● TEXTO DADO:
Argentina había llegado a la final en 3 de los últimos 4 mundiales. Era bi- campeona de América y para colmo el 10 era un tal Diego Armando Maradona.  Casi que no sabíamos lo que era perder con la selección, más allá del 5 a 0 con Colombia, un año atrás.

El caso es que la suerte “que es grela” empezó a girar la taba para el otro lado, justo en esas horas. La derrota de nuestro líder, no fue en manos de Romario o Roberto Baggio, sino del brazo de una oscura enfermera y de una suspensión por dopaje por casi un año y medio.

Las caídas con Bulgaria y Rumania nos eliminaron del Mundial. De ese Mundial que era nuestro Mundial, porque en esa época, de festejos, amigos, abuelos y hasta bis abuelos vivos,  todo, absolutamente todo, era nuestro.

No sé en qué momento terminó mi  infancia. Envidio mucho esos escritores que dicen «tal día… con 28 grados de calor y con la Guerra Fría en tal etapa… dejé de ser un chico…» Yo no tengo esa seguridad.

● DATOS DISPONIBLES:
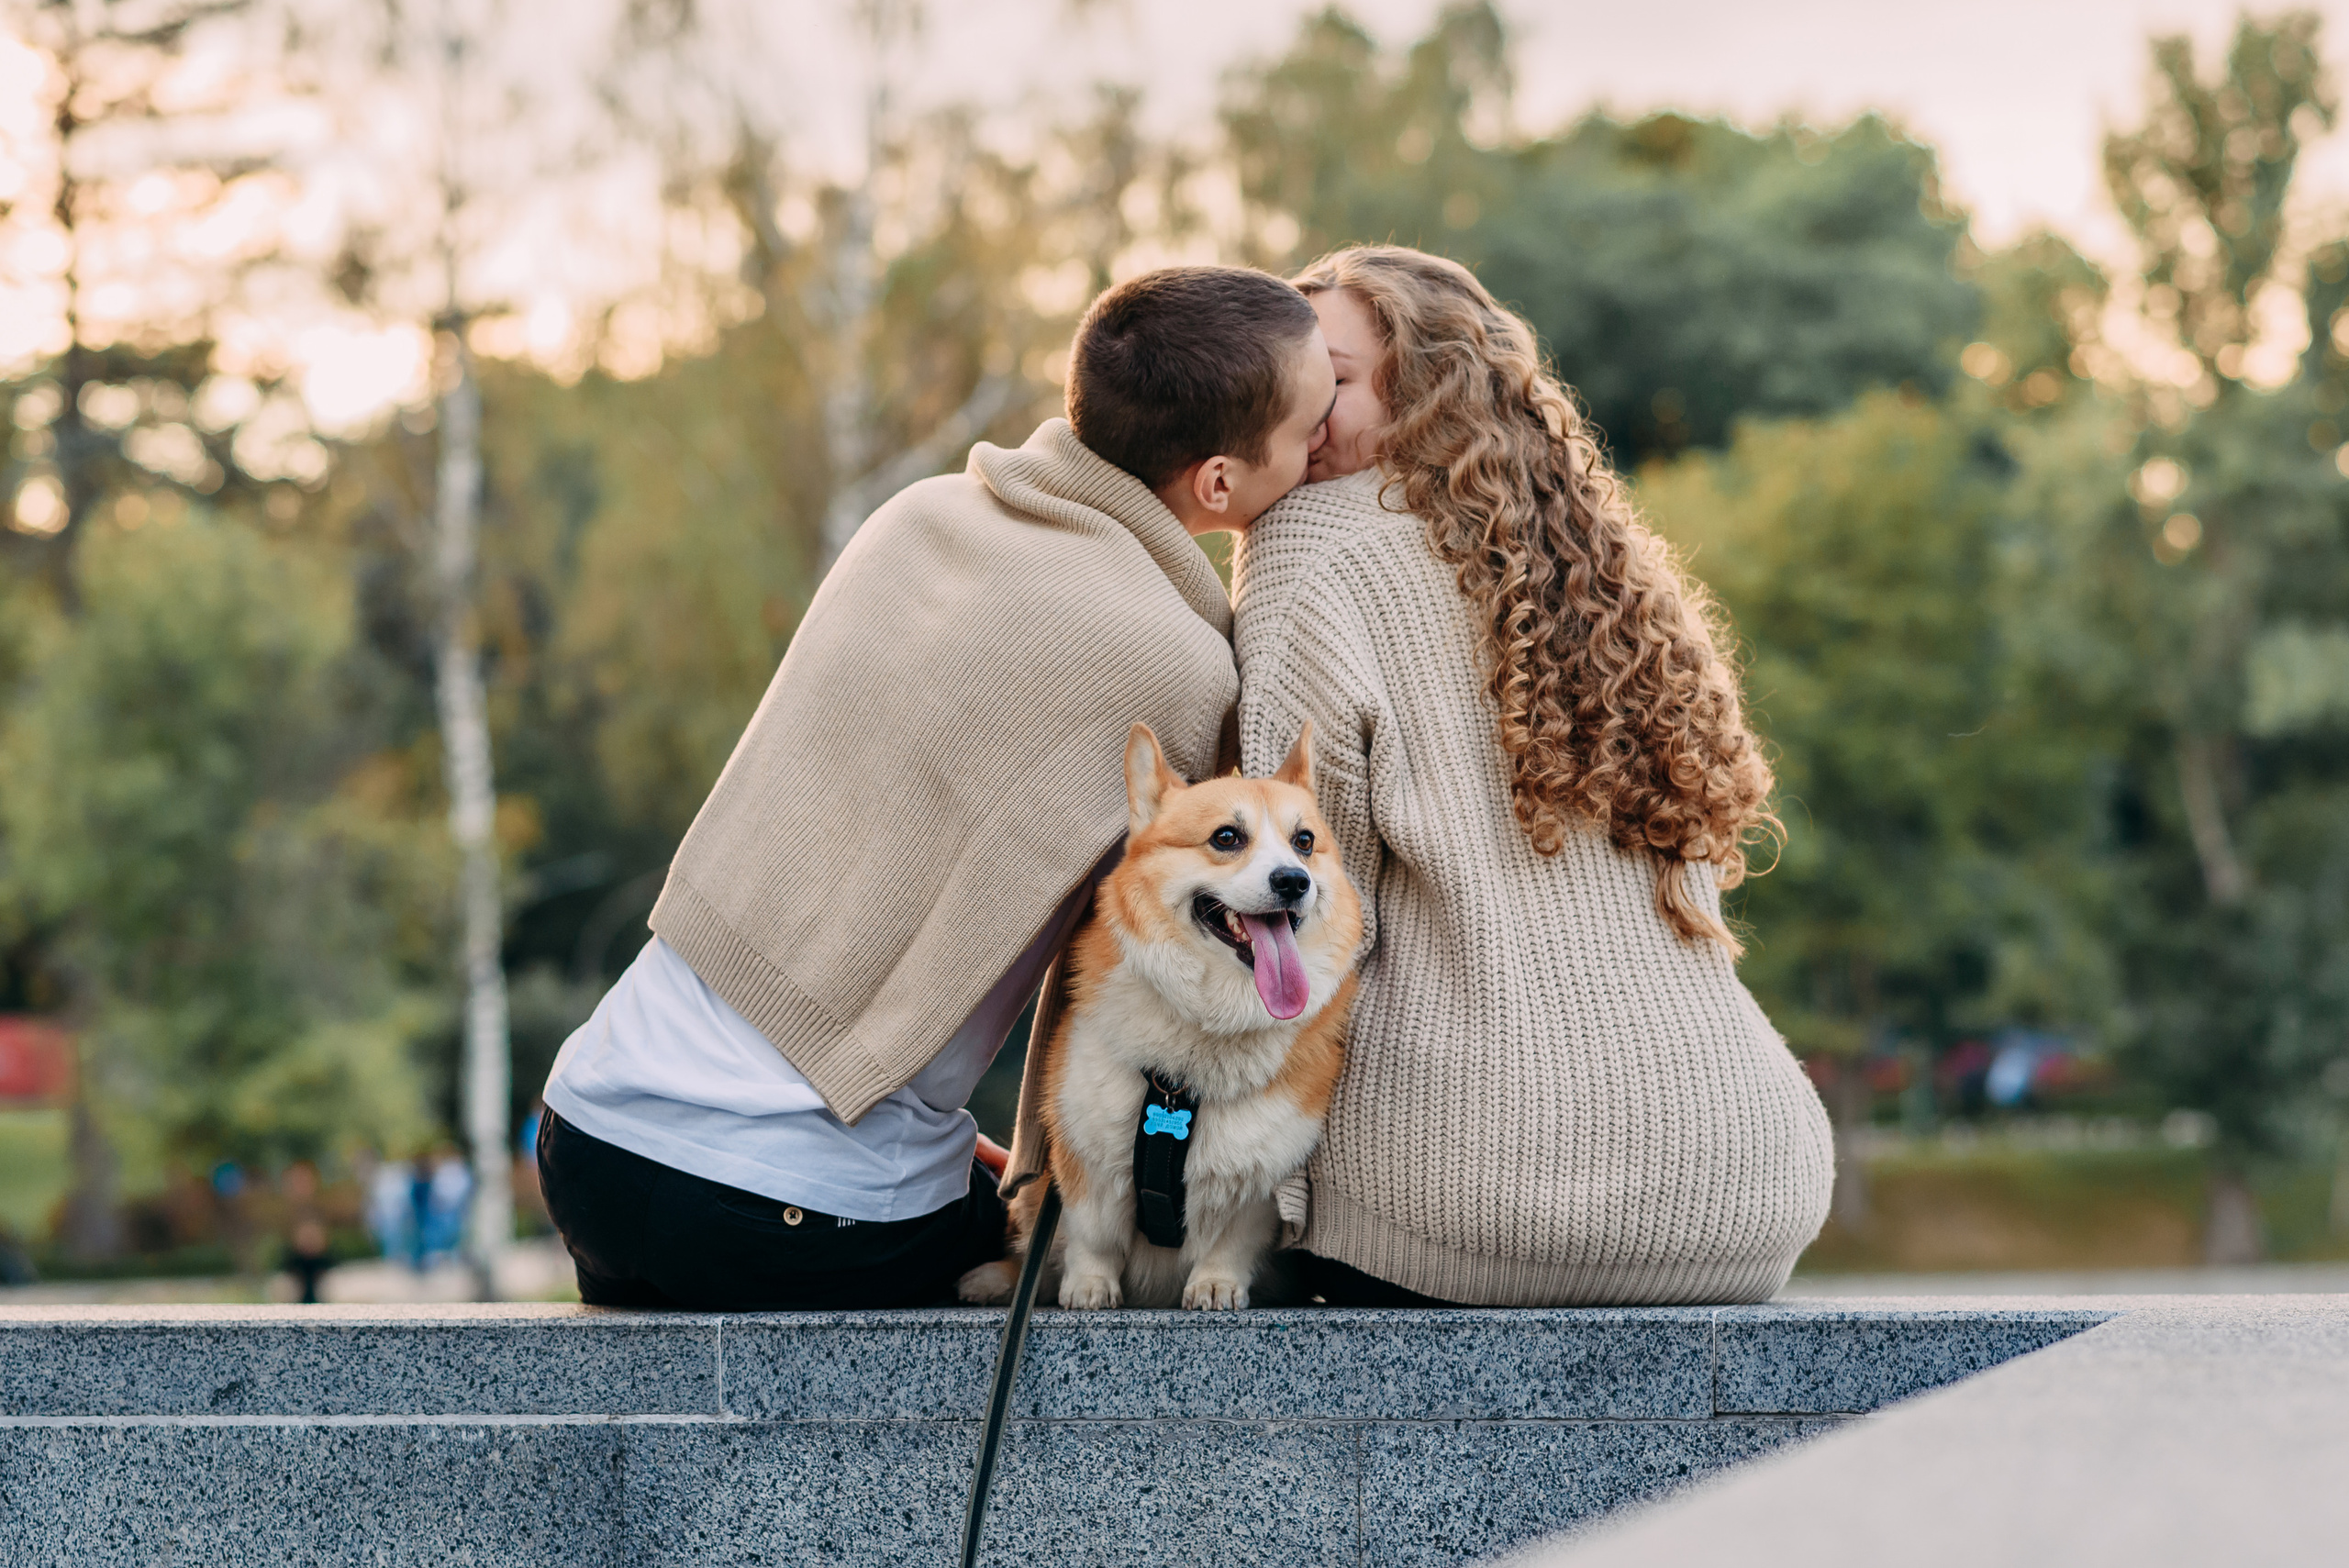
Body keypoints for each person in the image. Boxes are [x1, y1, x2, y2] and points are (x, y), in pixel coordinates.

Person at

● QUÉ SE PIDE: Por favor, pasa al inglés esta oración del texto sobre Maradona y el Mundial: «No sé en qué momento terminó mi infancia.»

● RESPUESTA A LA TAREA: I don't know at what moment my childhood ended.